The baby that divided a nation
As 2015 began, a boy was born in Hungary - the country's first baby of the year. But his family who are Roma, or Gypsy as they prefer to be known, found themselves at the centre of a national debate about racism.
Outside the Korona Hotel in Mako, a town in southern Hungary famous for its warm weather and its excellent onions, stands the bronze statue of Mihaly Fatyol, a Roma violin virtuoso.
He holds his violin lightly in his left hand, the bow in the right, and looks to one side, as though directing the applause of the audience towards the other members of the band: Geza Racz on second violin, his dad Geza on viola, Jozsef Kelecsenyi on the cimbalom - a kind of Hungarian dulcimer - and Janos Puka on double bass.
These were the most famous Gypsies of Mako until little Rikardo came along. Mihaly Fatyol played the dance halls of Budapest and Europe from the 1920s to the 1970s, at a time when no restaurant, no society wedding was complete without a Gypsy orchestra.
Rikardo Racz was born at one minute past midnight, five weeks ago, and thus became the first baby born in Hungary this year. National, as well as local media noted his birth and a photo of Peter and his wife Sylvia holding Rikardo made the front pages.
Then Elod Novak, deputy leader of the far-right Jobbik party, posted that picture beside one of himself, his wife and three children on Facebook, mentioned that Rikardo was the third child of a 23-year-old Gypsy mother, then added: "The number of Hungarians is not just falling disastrously, but soon we will become a minority in our own homes. When will the day come when they decide to change Hungary's name? And when will we finally tackle our country's biggest problem?"
This provoked an avalanche of both condemnation, and approval. Rikardo's birth seemed to hold up a mirror in which both Hungarian racism and anti-racism were reflected.
"They're breeding like rats, like parasites," was a typical comment from those who sided with the Jobbik deputy. Opposition and government politicians tried to outdo one another with gestures and words of solidarity with the family.
Rikardo became Hungary's most famous Gypsy, at only a few days old.
I meet Rikardo, his mother Sylvia and father Peter in the town hall of Mako - this is the first media interview they have given. The splendid old building smells of new paint. There are wooden parquet floors, a cluster of flags, and the mayor herself, Eva Erzsebet Farkas. As every year, she says, she promised 100,000 forints (£250, $380) to the parents of the first baby born in her town in 2015. She didn't realise what she was letting the family in for.
Rikardo takes one look at your BBC reporter, and bursts into tears. Nothing personal, his parents reassure me, he's just eaten and his tummy hurts.
Peter outlines his life story. The family are the only Roma living in a small village on the edge of Mako, they get on well with everyone, and have never experienced personal hostility or racism before. Peter does community work, and is just taking his driving test for tractors and harvesters. Their two daughters are still at kindergarten.

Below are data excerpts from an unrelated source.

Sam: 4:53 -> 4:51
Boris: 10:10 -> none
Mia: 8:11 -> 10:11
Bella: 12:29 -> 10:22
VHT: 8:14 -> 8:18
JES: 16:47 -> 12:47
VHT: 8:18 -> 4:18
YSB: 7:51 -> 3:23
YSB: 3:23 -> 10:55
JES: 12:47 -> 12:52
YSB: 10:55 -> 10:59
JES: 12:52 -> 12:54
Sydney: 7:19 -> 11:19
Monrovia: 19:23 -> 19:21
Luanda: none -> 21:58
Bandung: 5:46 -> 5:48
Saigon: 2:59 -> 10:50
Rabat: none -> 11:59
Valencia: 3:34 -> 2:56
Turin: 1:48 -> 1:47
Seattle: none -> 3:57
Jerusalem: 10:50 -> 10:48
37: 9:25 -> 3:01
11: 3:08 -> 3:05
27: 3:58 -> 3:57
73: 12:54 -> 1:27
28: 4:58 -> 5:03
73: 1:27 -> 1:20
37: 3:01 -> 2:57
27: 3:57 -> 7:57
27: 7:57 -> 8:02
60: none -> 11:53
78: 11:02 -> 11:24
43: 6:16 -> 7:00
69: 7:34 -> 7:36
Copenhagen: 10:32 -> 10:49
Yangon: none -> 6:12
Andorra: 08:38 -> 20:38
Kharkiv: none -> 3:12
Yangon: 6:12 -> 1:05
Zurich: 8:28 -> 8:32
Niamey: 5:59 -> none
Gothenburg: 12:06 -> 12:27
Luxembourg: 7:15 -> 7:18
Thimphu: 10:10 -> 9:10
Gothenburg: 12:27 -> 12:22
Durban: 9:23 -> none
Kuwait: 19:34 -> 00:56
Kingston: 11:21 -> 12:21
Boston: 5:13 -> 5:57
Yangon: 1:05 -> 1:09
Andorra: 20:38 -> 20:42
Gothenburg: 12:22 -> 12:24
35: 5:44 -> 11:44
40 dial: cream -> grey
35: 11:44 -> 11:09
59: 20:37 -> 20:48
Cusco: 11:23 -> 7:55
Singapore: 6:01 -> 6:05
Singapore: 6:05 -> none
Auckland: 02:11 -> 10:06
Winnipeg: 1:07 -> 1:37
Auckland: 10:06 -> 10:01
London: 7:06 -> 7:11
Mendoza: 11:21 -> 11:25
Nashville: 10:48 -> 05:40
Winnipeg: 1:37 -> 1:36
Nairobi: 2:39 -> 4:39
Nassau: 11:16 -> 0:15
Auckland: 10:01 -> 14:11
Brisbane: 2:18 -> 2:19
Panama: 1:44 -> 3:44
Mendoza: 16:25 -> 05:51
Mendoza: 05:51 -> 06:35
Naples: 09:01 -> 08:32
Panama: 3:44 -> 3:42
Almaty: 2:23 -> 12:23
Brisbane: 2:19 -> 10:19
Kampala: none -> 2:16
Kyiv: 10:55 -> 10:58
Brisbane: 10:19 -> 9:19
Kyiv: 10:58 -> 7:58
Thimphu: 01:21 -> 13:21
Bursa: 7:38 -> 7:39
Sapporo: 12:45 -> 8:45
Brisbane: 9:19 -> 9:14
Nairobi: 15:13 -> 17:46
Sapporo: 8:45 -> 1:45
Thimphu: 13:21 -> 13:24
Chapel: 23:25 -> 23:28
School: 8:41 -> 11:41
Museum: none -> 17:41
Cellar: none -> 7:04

"I just want a quiet family life, with no media attention," he explains. "Warm food at home when I get back from work, my family around me."
Sylvia hands him the now wide-eyed baby, the sometimes-quiet point at the centre of the storm. "People should not be stigmatised from the moment of their birth," she says.
"When my son is 18, he can decide whether he identifies himself as Roma or not. Its not his fault that he came into this world a few moments after midnight. Maybe there was racism in Hungary before this, but we didn't feel it. We love living in this town. Everyone is kind to us here. Now my baby is giving me the strength to get through this," she adds.
"All that differentiates us is the colour of our skin," says Peter. "We have the same hearts and blood and souls. Rikardo will go to kindergarten and school, and learn a trade, like any other child."
They're in a rush to fetch their daughters and go home. I offer them a lift, but they'd rather take the bus.
Elod Novak, the Parliamentary deputy, has refused to apologise for his comments and even suggested that Peter should apologise to him. Far-right media are still full of allegations of an "explosion" of Roma births. They maintain it's Hungary's biggest problem. They don't seem to realise that Roma are Hungarians too.
With equal rights. Peter, Sylvia and Rikardo disappear into the sleet and gloom of the February afternoon, past the statue to Mihaly Fatyol, violin virtuoso.